Prostate cancer gene signatures evaluated
| Signature No | Phenotype | Samples used to generate signature | Author | Available genes | In Network* |
| 1 | Aggressive disease | Divided 66 microdissected prostate cancer specimens into two groups based on clinical aggressiveness defined as prostate-specific antigen (PSA) relapse following radical retropubic prostatectomy (RRP), distant metastasis, or cancer invasion into adjacent organs | Yu et al28 | 26 | Yes |
| 2 | Benign versus cancerous prostate tissue | Proteomic screen of microdissected prostate tissue embedded in tissue microarray for genes that best discriminated between benign, localized prostate cancer and metastatic disease | Bismar et al18 | 12 | Yes |
| 3 | High-grade tumor | Examined 12 microdissected RRP Gleason pattern 3 specimens compared with that of 12 Gleason pattern 4 and eight Gleason pattern 5 | True et al27 | 85 | Yes |
| 4 | PTEN pathway/poor prognosis | Comparison of 35 phosphatase and tensin homolog (PTEN) negative and 70 PTEN positive based on immunohistochemistry from stage II estrogen receptor status-matched breast cancer specimens.
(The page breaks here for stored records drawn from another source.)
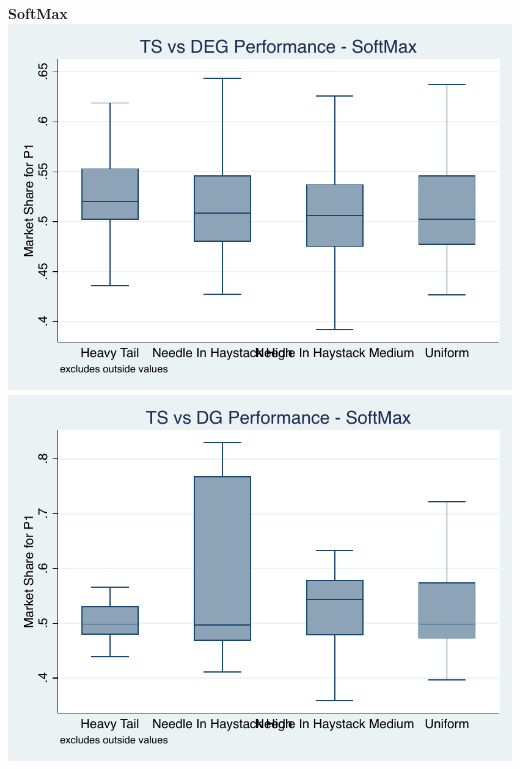 \documentclass[11pt,letterpaper]{article}
\begin{document}
\pagebreak
\textbf{SoftMax} \\
\includegraphics[scale=1]{sm_ts_deg_prior} \\
\includegraphics[scale=1]{sm_ts_dg_prior}
\end{document}
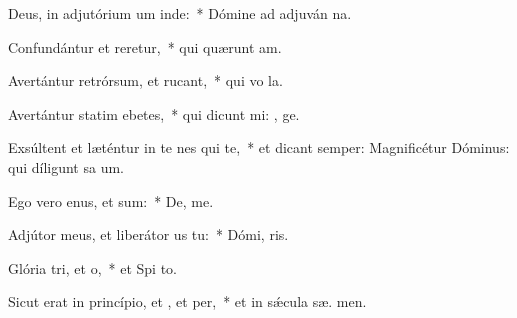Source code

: \item Deus, in adjutórium um inde:~* Dómine ad adjuván  na.
\item Confundántur et reretur,~* qui quærunt  am.
\item Avertántur retrórsum, et rucant,~* qui vo  la.
\item Avertántur statim ebetes,~* qui dicunt mi: , ge.
\item Exsúltent et læténtur in te nes qui  te,~* et dicant semper: Magnificétur Dóminus: qui díligunt sa um.
\item Ego vero enus, et  sum:~* De,  me.
\item Adjútor meus, et liberátor us  tu:~* Dómi,  ris.
\item Glória tri, et o,~* et Spi to.
\item Sicut erat in princípio, et , et per,~* et in sǽcula sæ. men.
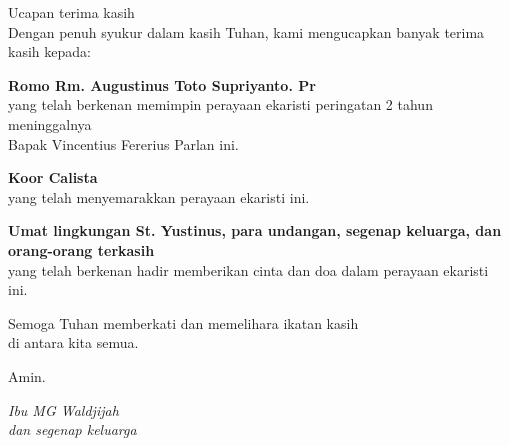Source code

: \documentclass[titlepage,10pt,openany]{scrbook}
\newcommand{\namaalm}{Bapak Vincentius Fererius Parlan }
\newcommand{\namaromo}{Rm. Augustinus Toto Supriyanto. Pr}
\begin{document}
\newpage
\begin{flushright}
{\Large Ucapan terima kasih}\\
\noindent Dengan penuh syukur dalam kasih Tuhan, kami mengucapkan banyak
terima kasih kepada:
\large

\textbf{Romo \namaromo}\\
yang telah berkenan memimpin perayaan ekaristi peringatan 2 tahun meninggalnya\\ \namaalm
ini.

\textbf{Koor Calista}\\
yang telah menyemarakkan perayaan ekaristi ini.

\textbf{Umat lingkungan St. Yustinus, para undangan, segenap keluarga, dan orang-orang terkasih}\\
yang telah berkenan hadir memberikan cinta dan doa dalam perayaan
ekaristi ini.

Semoga Tuhan memberkati dan memelihara ikatan kasih\\ di antara kita semua.

Amin.

\bigskip 

\textit{Ibu MG Waldjijah\\
dan segenap keluarga}
\end{flushright}
\end{document}
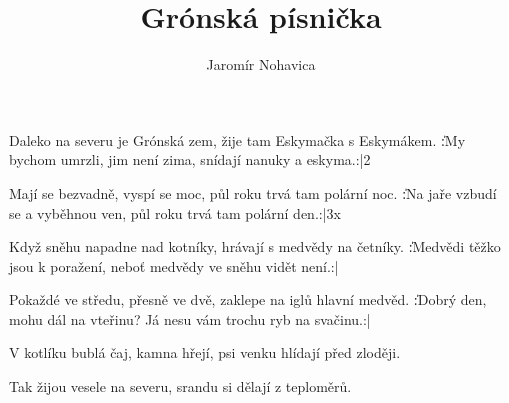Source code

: \beginsong

\title{Grónská písnička}
\author{Jaromír Nohavica}

\beginverse
Daleko na severu je Grónská zem,
žije tam Eskymačka s Eskymákem.
\|:My bychom umrzli, jim není zima,
snídají nanuky a eskyma.:|{2}
\endverse

\beginverse
Mají se bezvadně, vyspí se moc,
půl roku trvá tam polární noc.
\|:Na jaře vzbudí se a vyběhnou ven,
půl roku trvá tam polární den.:|3x
\endverse

\beginverse
Když sněhu napadne nad kotníky,
hrávají s medvědy na četníky.
\|:Medvědi těžko jsou k poražení,
neboť medvědy ve sněhu vidět není.:|{}
\endverse

\beginverse
Pokaždé ve středu, přesně ve dvě,
zaklepe na iglů hlavní medvěd.
\|:Dobrý den, mohu dál na vteřinu?
Já nesu vám trochu ryb na svačinu.:|
\endverse

\beginverse
V kotlíku bublá čaj, kamna hřejí,
psi venku hlídají před zloději.
\endverse

\beginverse
Tak žijou vesele na severu,
srandu si dělají z teploměrů.
\endverse


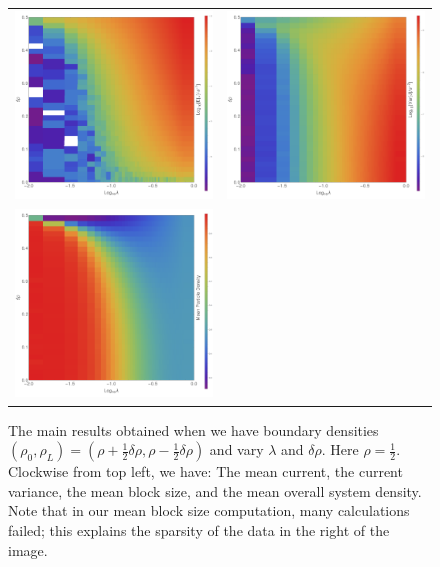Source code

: \begin{figure} \caption[Results obtained by fixing the average of the boundary densities and varying their difference and $\lambda$]{The main results obtained 
when we have boundary densities 
$(\rho_0, \rho_L)=(\rho + \frac{1}{2} \delta \rho , \rho - \frac{1}{2} \delta \rho)$ and vary $\lambda$ and $\delta \rho$.
Here $\rho=\frac{1}{2}$. Clockwise from top left, we have: The mean current, the current variance,
the mean block size, and the mean overall system density. Note that in our mean block size
computation, many calculations failed; this explains the sparsity of the data in the right
of the image.} 
\label{fig:constDens}
\begin{center}
\begin{tabular}{c c} 
\includegraphics[width=0.49\linewidth]{numerics/images/lambdaConcDiff/current} & \includegraphics[width=0.49\linewidth]{numerics/images/lambdaConcDiff/currentVar} \\
\includegraphics[width=0.49\linewidth]{numerics/images/lambdaConcDiff/density} &

\end{tabular}
\end{center}
\end{figure}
Signature subsequently validated in a historic dataset of 79 prostate cancer specimens19 described above in the Sun et al signature | Saal et al24 | 184 | Yes |
| 5 | Recurrence signature in solid tumors | Comparison of gene expression signature from 12 metastatic adenocarcinoma nodules from prostate and five other tissue types compared to 64 primary adenocarcinomas from primary tumors | Ramaswamy et al23 | 17 | Yes |
| 6 | Recurrent/aggressive disease | Evaluated 62 primary prostate tumors, 41 normal prostate specimens and nine lymph node metastases to develop a two-gene model of recurrence | Lapointe et al21 | 2 | No |
| 7 | Recurrent disease | 79 patient RRP specimens from patients with clinically localized prostate cancer. 39 cases with recurrence defined as three consecutive elevations in PSA for at least 5 years | Sun and Goodison26 | 11 | No |
| 8 | Recurrent disease | Using 21 prostate cancer samples, five genes using k-nn clustering were identified. | Singh et al25 | 5 | No |
| 9 | Recurrent disease /High-Gleason score | 512 candidate genes were analyzed for correlation with Gleason score from 71 patient RRP specimens (16 patients with relapsed disease defined as two consecutive PSA elevations over 84 months) | Bibikova et al16 | 16 | Yes |
| 10 | Relapse-free survival | Using 21 prostate cancer samples from Singh et al, the authors identified three signatures of recurrence and subsequently validated these signatures on a set of 79 tumors | Glinsky et al19 | 4/4/5 | No |
| 11 | Stem cell nature | Comparison of CD133+/α2β1hi cell culture specimens from 12 human prostate cancers compared with eight CD133–/α2β1low specimens. | Birnie et al17 | 22 | Yes |
| 12 | Systemic disease after relapse, Sig 1 | 213 patients with prostate cancer PSA relapse and no evidence of systemic disease (defined as a positive bone scan or CT scan) were compared with 213 patients with prostate cancer with PSA relapse | Nakagawa et al22 | 17 | No |
| 13 | Systemic disease after relapse, Sig 2 | Reanalysis of the above Nagakawa et al (Mayo Clinic dataset) as described in the Methods section | 133 | Yes |
*
In Network indicates that the listed gene signature connects to the Sanger cancer genes via SPAN and composes part of the interactor signature.